Job - Count how many of the lines below contain the word "have", and reply with that number alone.

Task data -
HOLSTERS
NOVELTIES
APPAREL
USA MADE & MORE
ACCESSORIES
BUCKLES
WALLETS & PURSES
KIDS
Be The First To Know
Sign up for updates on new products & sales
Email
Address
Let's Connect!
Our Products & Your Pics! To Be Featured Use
---
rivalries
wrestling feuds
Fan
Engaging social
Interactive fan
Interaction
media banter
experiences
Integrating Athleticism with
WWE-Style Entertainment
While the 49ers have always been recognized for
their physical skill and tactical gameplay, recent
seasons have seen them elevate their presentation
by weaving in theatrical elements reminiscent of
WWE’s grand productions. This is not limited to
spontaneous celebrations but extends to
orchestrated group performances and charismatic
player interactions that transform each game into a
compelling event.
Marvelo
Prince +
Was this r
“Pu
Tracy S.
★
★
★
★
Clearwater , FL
--
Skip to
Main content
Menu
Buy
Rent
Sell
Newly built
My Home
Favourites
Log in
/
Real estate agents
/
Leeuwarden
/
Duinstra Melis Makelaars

Worked solution - 2